On December 16, the Pakistani General Niazi surrendered to the Indian commander General Arora. Bangladesh was victorious. Bangabandhu returned home to adulation of the entire nation.
“I laid my weapon at the feet of Bangabandhu,” recalls Kader Siddiqui. “I had taken up arms when my country needed me. When I no longer needed it, I laid it at the feet of my leader. This also meant that weapons were subordinate to the political leadership. It indicated my belief that we would be ruled by our elected representatives and not by the barrel of a gun. But unfortunately, my dream of a true democracy was dashed again and again.”
The war had been won, but the peace did not promise to be easy. The nation fought in 1971 to throw off the yoke of oppression. They dreamt of a society free of exploitation and extremist dogma. The war was won almost four decades ago. But the aims of the war of liberation are yet to be achieved.
“During the war we managed to rise above petty divisions and unite behind a common cause,” says
Photo: Naibuddin Ahmed
Kader Siddiqui. “That was the secret behind our victory. In an independent country, 38 years after liberation, there should not be any question of pro-liberation or anti-liberation force. There should be unity. I am very clear about this. Those who actively worked against liberation in 1971 should not be in politics. Those who committed war crimes should be tried and punished. By the same token, no one who has been born in independent Bangladesh should be labeled anti-liberation. We must find our common humanity. That for me is the true spirit of the War of Liberation. ”
Lt General (retd) Mir Shaukat Ali believes that victory shows us our strength as a nation. “That should be our guiding principle. With a ragtag band of farmers, we managed to defeat one of the world’s modern armies. Once we are united, we can be as strong as anybody. We should know our own strength.”
Victory in 1971 was achieved at a monumental cost in terms of lives and treasure. The martyrs of the war of liberation died so that we might live as free men. They defended freedom against fearsome odds — that will be their lasting legacy.
Triumph and Tragedy
As told by Major General (retd) Moinul Hossain Chowdhury
The dawn that followed the dark and frigid night of December 2, 1971, was foggy, dreary, and foreboding to the troops of the 2nd East Bengal Regiment dug in their positions along the front line between Mukundpur and Azampur near Akhaura, a distance of approximately 2 miles, facing the defensive structures of the Pakistani army. The area was held by Pakistan army’s famed 12 FF Regiment.
I looked around at my comrades in arms, and knew that I would be sending many of them in harm’s way. But our mission was clear: we had to clear the area up to Brahmanbaria. That would pave the way for the Indian army to enter and move towards Bhairab.
At 11.45 PM, according to arrangement, the heavy guns opened up on the Indian side of the border. The Indian artillery gunners started a devastating barrage aimed at the 12 FF. Under cover of artillery we advanced rapidly and engaged the enemy.

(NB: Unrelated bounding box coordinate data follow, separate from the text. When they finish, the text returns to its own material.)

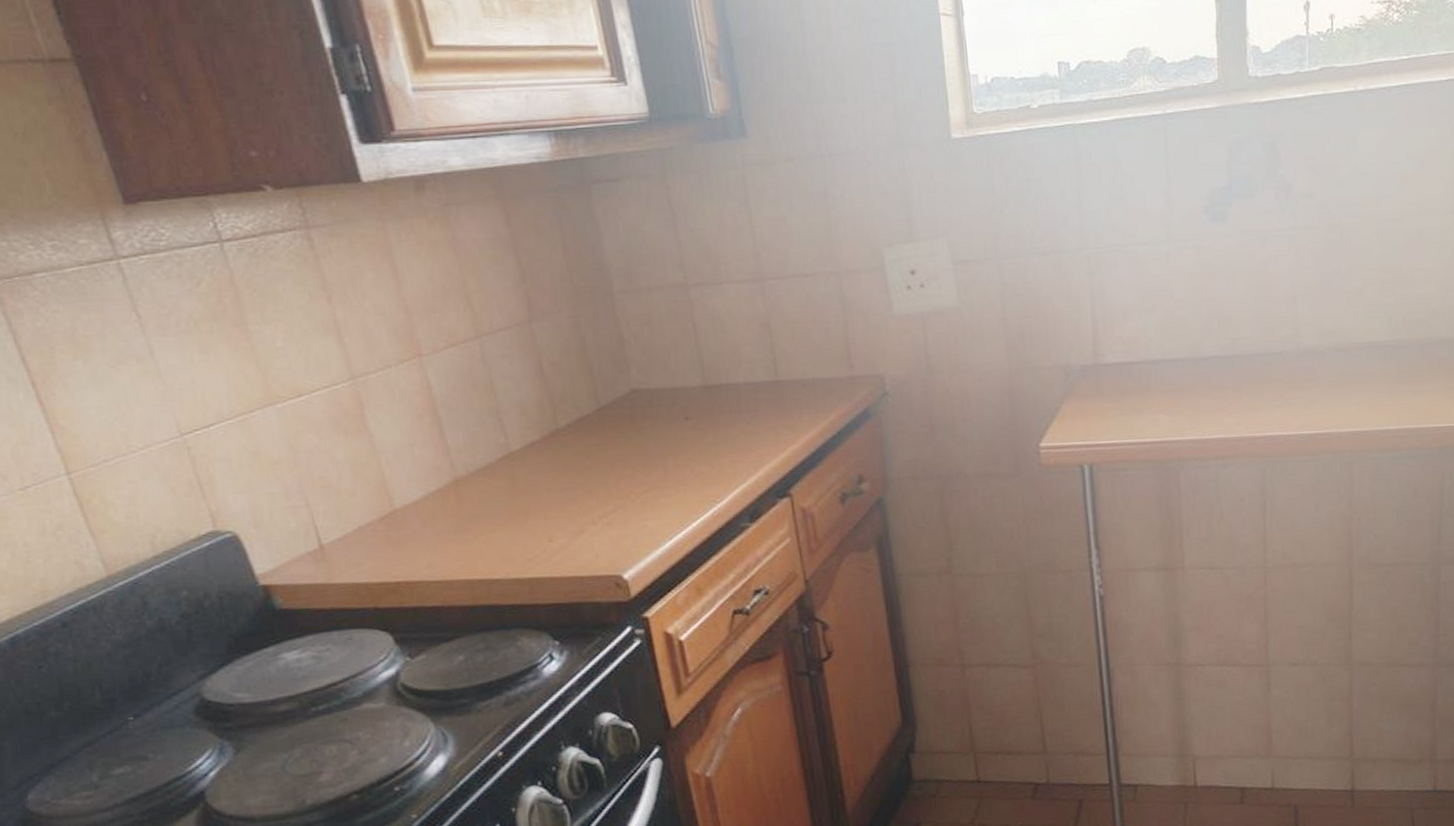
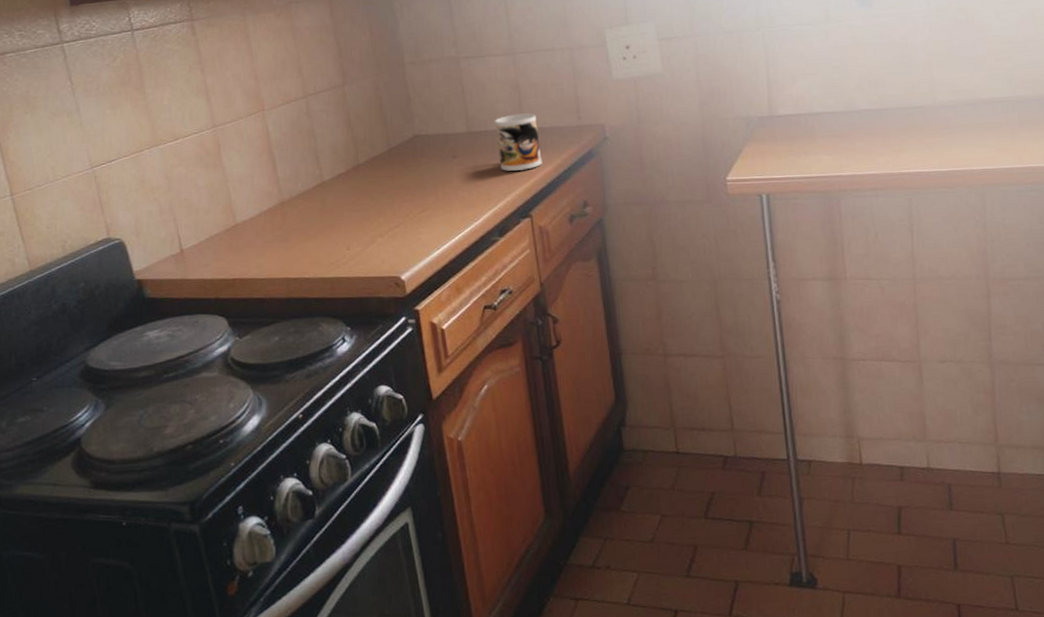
mug: none [738,360,804,437] -> present [494,113,542,171]

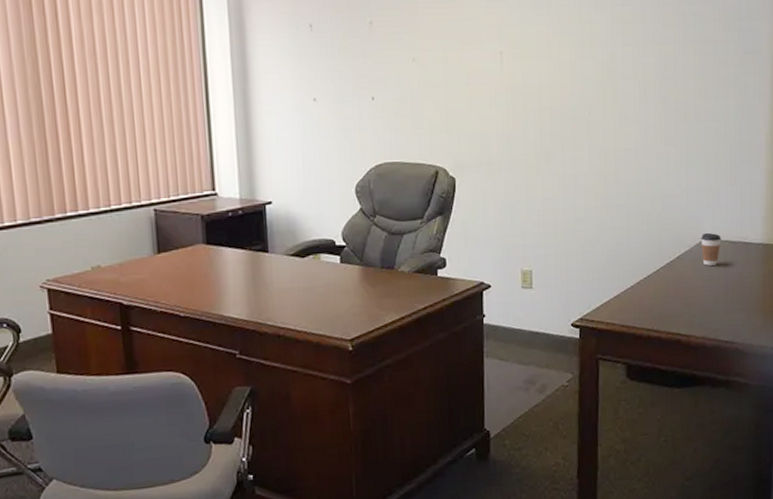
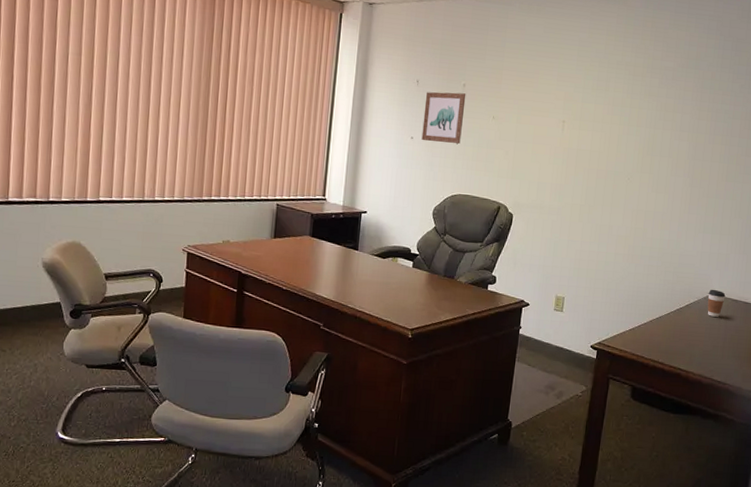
wall art: none [324,33,377,102] -> present [421,92,466,144]

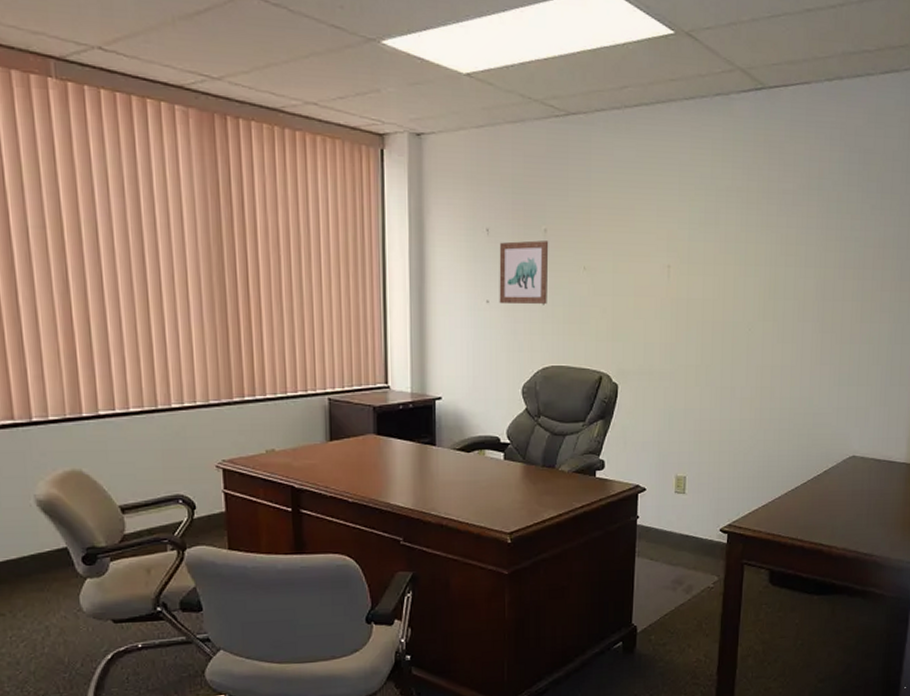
coffee cup: present [707,289,726,317] -> none [847,449,867,481]

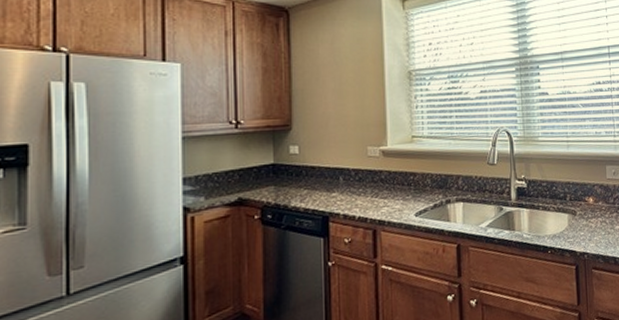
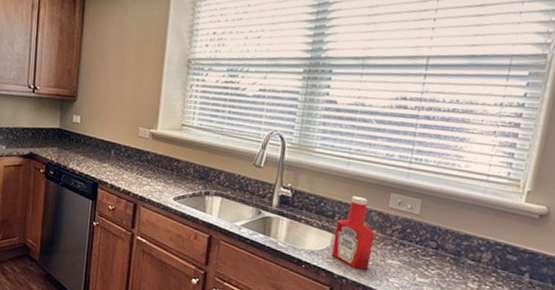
ketchup bottle: none [569,174,603,242] -> present [331,196,375,270]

The fog cut down visibility and the conditions were tough. We closed on their position and sent withering fire into their trenches. The staccato rattle of LMGs and rifles was interspersed with the occasional boom of mortars.
Soon we were fighting a pitched battle at close quarters. We pushed them back and continued to advance. I put lieutenant Badiuzzaman in charge of one of the trenches, and ordered others to press on. But within minutes a fierce counter attack started. As I crawled up, Badiuzzaman left his trench. “We should fall back, sir!” he shouted. “No, hold the position until the rest of the company can catch up,” I yelled back. He obeyed. I moved on to survey other positions. Moments later, an 81 mm mortar shell landed in his trench. Badiuzzaman embraced martyrdom on the spot.
We ran the 12 FF out of Akhaura the next day. The battle was won. But I had to bury my comrade in arms, Shahid Lieutenant Badiuzzaman.